LBL Combustion researcher creates a better flame

March 11,1994

By Mike Wooldridge, MAWooldridge@lbl.gov

For years, combustion scientists have known one way to decrease the amount of pollutants released from gas burners: create the burner flame with higher air-to-fuel ratios, allowing for more thorough, cleaner combustion.

Unfortunately, such so-called lean flames are notoriously unstable, and tend to blow out with the slightest cross-current.

Mechanical engineer Robert Cheng, of LBL's Energy and Environment Division, has devised a method to steady such fickle flames with a system that gently swirls the fuel-air mixture as it is released from the burner. The device produces a lean flame that releases much less NOx than conventional burners--fewer than 10 parts per million.

DOE recently slated funding for the technology through the Energy Research Laboratory Technology Transfer program. A Cooperative Research and Development Agreement will be signed soon with Teledyne-Laars in Southern California.

While Teledyne-Laars hopes to develop the device for commercial water heaters, Cheng expects a finished design could also be applied to furnaces, boilers, and other devices that burn natural gas.

"It's very attractive from an industry standpoint since the design increases manufacturing costs very little," he says. "The burner won't require a lot of new, expensive parts."

Cheng originally designed the device not out of a desire to create a green technology, but as a way to do basic research on turbulent combustion.

"Our lab has to have burners that operate over a very wide range of conditions--from very rich flames to very lean flames," he says. "We also want them to be as simple as possible so that we can use lasers to characterize the combustion."

Creating such a multipurpose apparatus required mastering the rather complicated fluid dynamics of flames.

A burning flame involves essentially two competing rates: The flow of the fuel-air mixture being released from the burner device, and a burning rate intrinsic to that particular fuel-air mixture--the flame speed. Both phenomena typically work opposite one another, the fuel-air flow coming out of the burner and the flame traveling down into the fuel-air source.

If the flow rate of a burner is greater than the flame speed, an ignited flame will shoot straight up and blow itself out. On the other hand, if the flow rate is less than the flame speed, the flame will shoot back down--the flashback effect. Creating an equilibrium between flow rate and flame speed in lean burners has been a challenge, and researchers have only succeeded in stabilizing very small lean flames with elaborate lab equipment.

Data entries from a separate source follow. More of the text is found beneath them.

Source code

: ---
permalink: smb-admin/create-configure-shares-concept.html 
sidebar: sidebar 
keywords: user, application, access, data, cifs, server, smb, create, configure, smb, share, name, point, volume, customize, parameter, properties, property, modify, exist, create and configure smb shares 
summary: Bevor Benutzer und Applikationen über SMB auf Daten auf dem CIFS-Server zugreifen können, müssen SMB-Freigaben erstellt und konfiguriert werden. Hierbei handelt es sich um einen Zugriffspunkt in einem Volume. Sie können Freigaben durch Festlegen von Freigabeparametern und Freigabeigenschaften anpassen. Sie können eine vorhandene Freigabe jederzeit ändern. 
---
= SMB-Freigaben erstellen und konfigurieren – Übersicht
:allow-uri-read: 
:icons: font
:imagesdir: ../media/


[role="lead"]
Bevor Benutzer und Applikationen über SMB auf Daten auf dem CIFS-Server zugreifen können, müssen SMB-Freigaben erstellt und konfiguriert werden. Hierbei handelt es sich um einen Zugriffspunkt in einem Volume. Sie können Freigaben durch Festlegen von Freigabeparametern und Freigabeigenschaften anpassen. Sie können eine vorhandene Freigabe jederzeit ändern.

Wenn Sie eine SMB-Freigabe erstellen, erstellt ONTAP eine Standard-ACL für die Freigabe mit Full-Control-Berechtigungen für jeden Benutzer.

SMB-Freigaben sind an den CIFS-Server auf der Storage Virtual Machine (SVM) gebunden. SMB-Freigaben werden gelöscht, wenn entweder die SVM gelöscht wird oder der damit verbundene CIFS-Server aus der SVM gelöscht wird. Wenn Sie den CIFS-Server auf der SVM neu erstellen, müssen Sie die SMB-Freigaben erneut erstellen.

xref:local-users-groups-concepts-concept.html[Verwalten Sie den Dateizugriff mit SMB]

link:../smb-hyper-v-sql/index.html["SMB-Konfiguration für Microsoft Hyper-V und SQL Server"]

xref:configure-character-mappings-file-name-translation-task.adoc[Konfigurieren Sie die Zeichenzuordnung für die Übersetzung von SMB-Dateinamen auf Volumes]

To design his ultra-lean burner, Cheng put to work a rather elementary physics principle. The principle states that a swirling current of air will gradually expand by centrifugal force, its air speed decreasing as it expands. Such an expanding mixture of fuel and air coming from a burner will at some point reach a state where the flow speed and flame speed are balanced. At that point, Cheng discovered, a lean flame will stabilize.

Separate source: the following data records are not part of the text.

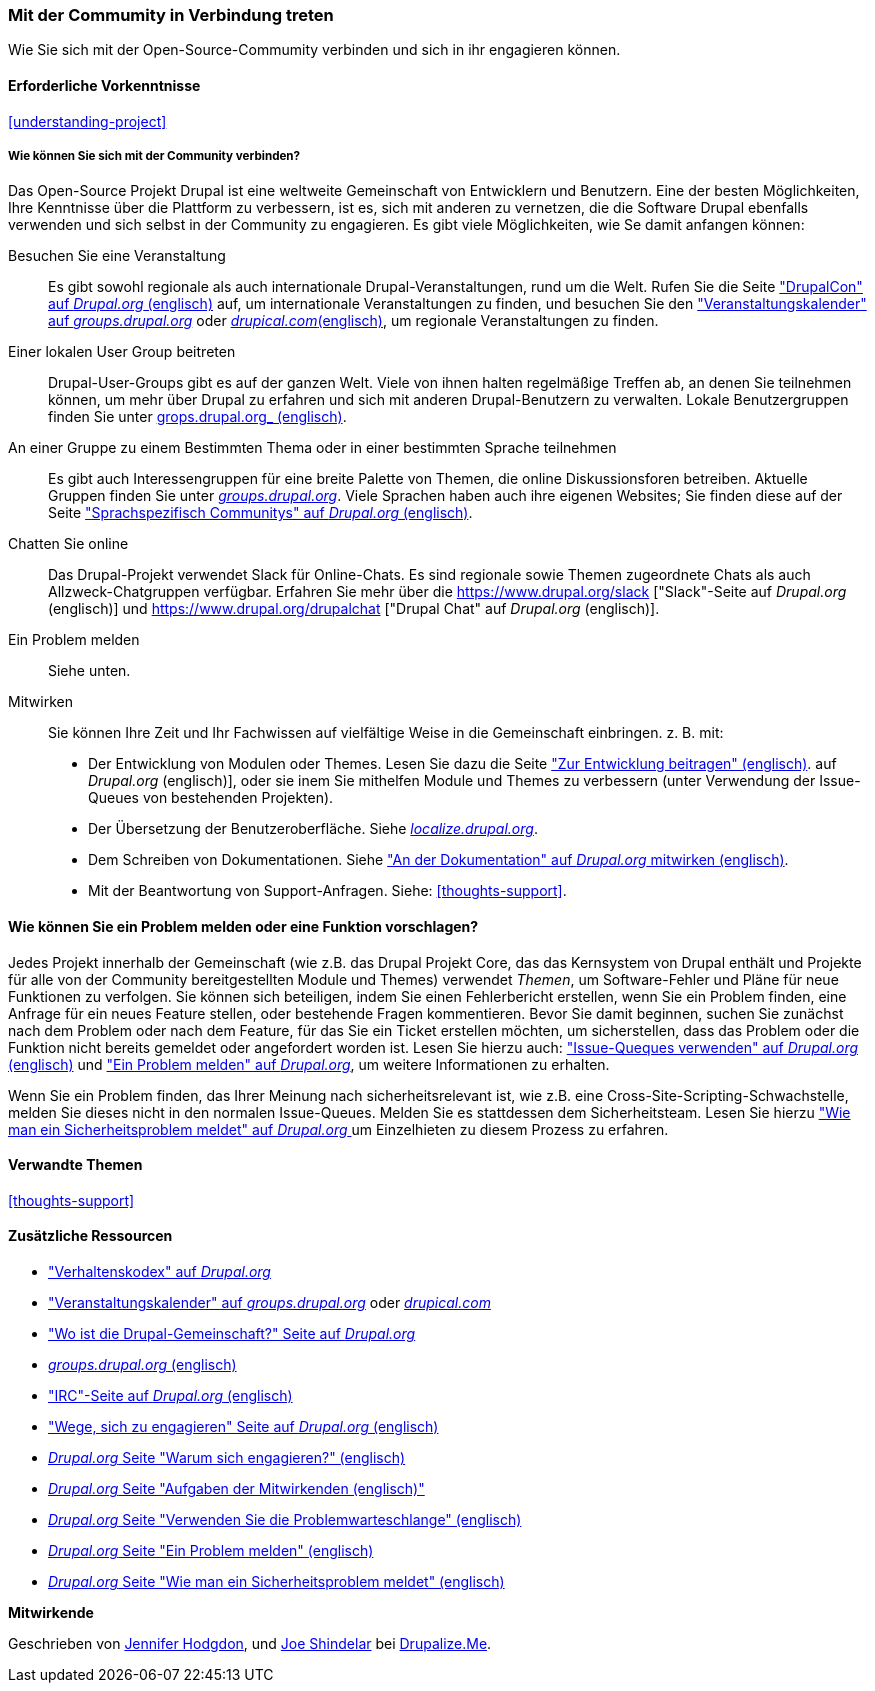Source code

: [[thoughts-connecting]]
=== Mit der Commumity in Verbindung treten

[role="summary"]
Wie Sie sich mit der Open-Source-Commumity verbinden und sich in ihr engagieren können.

(((Community,connecting with)))
(((Drupal project,connecting with)))
(((Event,Drupal)))
(((Interest group,finding)))
(((User group,finding)))
(((Group,finding)))
(((Drupal user group,finding)))
(((IRC (Internet Relay Chat),using to chat online)))
(((Internet Relay Chat (IRC),using to chat online)))
(((Chatting online)))
(((Contributing to the project)))
(((Bug,reporting)))

==== Erforderliche Vorkenntnisse

<<understanding-project>>

===== Wie können Sie sich mit der Community verbinden?

Das Open-Source Projekt Drupal ist eine weltweite Gemeinschaft von Entwicklern und Benutzern. Eine der
besten Möglichkeiten, Ihre Kenntnisse über die Plattform zu verbessern,
ist es, sich mit anderen zu vernetzen, die die Software Drupal ebenfalls verwenden
und sich selbst in der Community zu engagieren. Es gibt viele Möglichkeiten, wie Se damit anfangen können:

Besuchen Sie eine Veranstaltung::
  Es gibt sowohl regionale als auch internationale Drupal-Veranstaltungen, rund um
  die Welt. Rufen Sie die Seite https://events.drupal.org["DrupalCon" auf _Drupal.org_ (englisch)] auf,
  um internationale Veranstaltungen zu finden, und besuchen Sie den
  https://groups.drupal.org/events["Veranstaltungskalender" auf _groups.drupal.org_]
  oder https://www.drupical.com/[_drupical.com_(englisch)], um regionale Veranstaltungen zu finden.
Einer lokalen User Group beitreten::
  Drupal-User-Groups gibt es auf der ganzen Welt. Viele von ihnen halten regelmäßige
  Treffen ab, an denen Sie teilnehmen können, um mehr über Drupal zu erfahren und sich mit anderen
  Drupal-Benutzern zu verwalten. Lokale Benutzergruppen finden Sie unter
  https://groups.drupal.org/[grops.drupal.org_ (englisch)].
An einer Gruppe zu einem Bestimmten Thema oder in einer bestimmten Sprache teilnehmen::
  Es gibt auch Interessengruppen für eine breite Palette von Themen, die online
  Diskussionsforen betreiben. Aktuelle Gruppen finden Sie unter
  https://groups.drupal.org/[_groups.drupal.org_]. Viele Sprachen haben
  auch ihre eigenen Websites; Sie finden diese auf der Seite
  https://www.drupal.org/language-specific-communities["Sprachspezifisch
  Communitys" auf _Drupal.org_ (englisch)].
Chatten Sie online::
  Das Drupal-Projekt verwendet Slack für Online-Chats. Es sind regionale sowie Themen zugeordnete Chats als auch
  Allzweck-Chatgruppen verfügbar. Erfahren Sie mehr über die
  https://www.drupal.org/slack ["Slack"-Seite auf _Drupal.org_ (englisch)] und https://www.drupal.org/drupalchat ["Drupal Chat" auf _Drupal.org_ (englisch)].
  
Ein Problem melden::
  Siehe unten.
Mitwirken::
  Sie können Ihre Zeit und Ihr Fachwissen auf vielfältige Weise in die
  Gemeinschaft einbringen. z. B. mit:
  * Der Entwicklung von Modulen oder Themes. Lesen Sie dazu die Seite
    https://www.drupal.org/contribute/development["Zur Entwicklung beitragen" (englisch)].
    auf _Drupal.org_ (englisch)], oder sie inem Sie mithelfen Module und Themes zu verbessern (unter Verwendung der Issue-Queues von bestehenden
    Projekten).
  * Der Übersetzung der Benutzeroberfläche. Siehe
    https://localize.drupal.org[_localize.drupal.org_].
  * Dem Schreiben von Dokumentationen. Siehe
    https://www.drupal.org/contribute/documentation["An der
    Dokumentation" auf _Drupal.org_ mitwirken (englisch)].
  * Mit der Beantwortung von Support-Anfragen. Siehe: <<thoughts-support>>.

==== Wie können Sie ein Problem melden oder eine Funktion vorschlagen?

Jedes Projekt innerhalb der Gemeinschaft (wie z.B. das Drupal Projekt Core, das das Kernsystem von Drupal enthält
und Projekte für alle von der Community bereitgestellten Module und Themes) verwendet _Themen_, um
Software-Fehler und Pläne für neue Funktionen zu verfolgen. Sie können sich beteiligen, indem Sie einen Fehlerbericht erstellen, wenn Sie ein Problem finden,
eine Anfrage für ein neues Feature stellen, oder bestehende Fragen kommentieren.
Bevor Sie damit beginnen, suchen Sie zunächst nach dem Problem oder nach dem Feature, für das Sie ein Ticket erstellen möchten, um
sicherstellen, dass das Problem oder die Funktion nicht bereits gemeldet oder
angefordert worden ist. Lesen Sie hierzu auch:
https://www.drupal.org/issue-queue["Issue-Queques verwenden" auf _Drupal.org_ (englisch)] und
https://www.drupal.org/node/314185["Ein Problem melden" auf _Drupal.org_], um weitere Informationen zu erhalten.

Wenn Sie ein Problem finden, das Ihrer Meinung nach sicherheitsrelevant ist, wie z.B. eine
Cross-Site-Scripting-Schwachstelle, melden Sie dieses nicht in den normalen Issue-Queues.
Melden Sie es stattdessen dem Sicherheitsteam. Lesen Sie hierzu
https://www.drupal.org/node/101494["Wie man ein Sicherheitsproblem meldet" auf _Drupal.org_  ] um Einzelhieten zu diesem Prozess zu erfahren.

==== Verwandte Themen

<<thoughts-support>>

==== Zusätzliche Ressourcen

* https://www.drupal.org/dcoc["Verhaltenskodex" auf _Drupal.org_]

* https://groups.drupal.org/events["Veranstaltungskalender" auf _groups.drupal.org_] oder
https://www.drupical.com/[_drupical.com_]

* https://www.drupal.org/community["Wo ist die Drupal-Gemeinschaft?" Seite auf
_Drupal.org_]

* https://groups.drupal.org/[_groups.drupal.org_ (englisch)]

* https://www.drupal.org/ircchat["IRC"-Seite auf _Drupal.org_  (englisch)]

* https://www.drupal.org/contribute["Wege, sich zu engagieren" Seite auf _Drupal.org_  (englisch)]

* https://www.drupal.org/node/2486391[_Drupal.org_ Seite "Warum sich engagieren?"  (englisch)]

* https://www.drupal.org/contributor-tasks[_Drupal.org_ Seite "Aufgaben der Mitwirkenden  (englisch)"]

* https://www.drupal.org/issue-queue[_Drupal.org_ Seite "Verwenden Sie die Problemwarteschlange"  (englisch)]

* https://www.drupal.org/node/314185[_Drupal.org_ Seite "Ein Problem melden"  (englisch)]

* https://www.drupal.org/node/101494[_Drupal.org_ Seite "Wie man ein Sicherheitsproblem meldet"  (englisch)]


*Mitwirkende*

Geschrieben von https://www.drupal.org/u/jhodgdon[Jennifer Hodgdon],
und https://www.drupal.org/u/eojthebrave[Joe Shindelar] bei
https://drupalize.me[Drupalize.Me].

Cheng created the weak swirl system by adding a pair of air injectors near the rim where the fuel-air mixture escapes the burner cylinder. He attached the injectors parallel and off center to one another, so they gently stirred the escaping mixture.

Such an apparatus can create a light blue, almost invisible flame, with a fuel content of only 6 percent. Because of the unique flow generated by the swirling current, the burner flame is disk-shaped. Such a disk-shaped flame has added attractiveness for applications such as boilers, Cheng says, since it spreads its heat over a wider surface area.

Manufacturers have generally lowered combustion emissions with expensive procedures such as catalytic processing, stage combustion, and flue gas recirculation. Such procedures have been too expensive to apply to small heating systems such as water heaters and furnaces.

Cheng's device is a step up from such procedures in that it uses a clean, lean-burning flame in the first place, rather than taking steps to purify dirty, fuel-rich flames.

"People have been able to stabilize lean flames in the past, but never at a power output for practical use," Cheng says. "We've finally done it."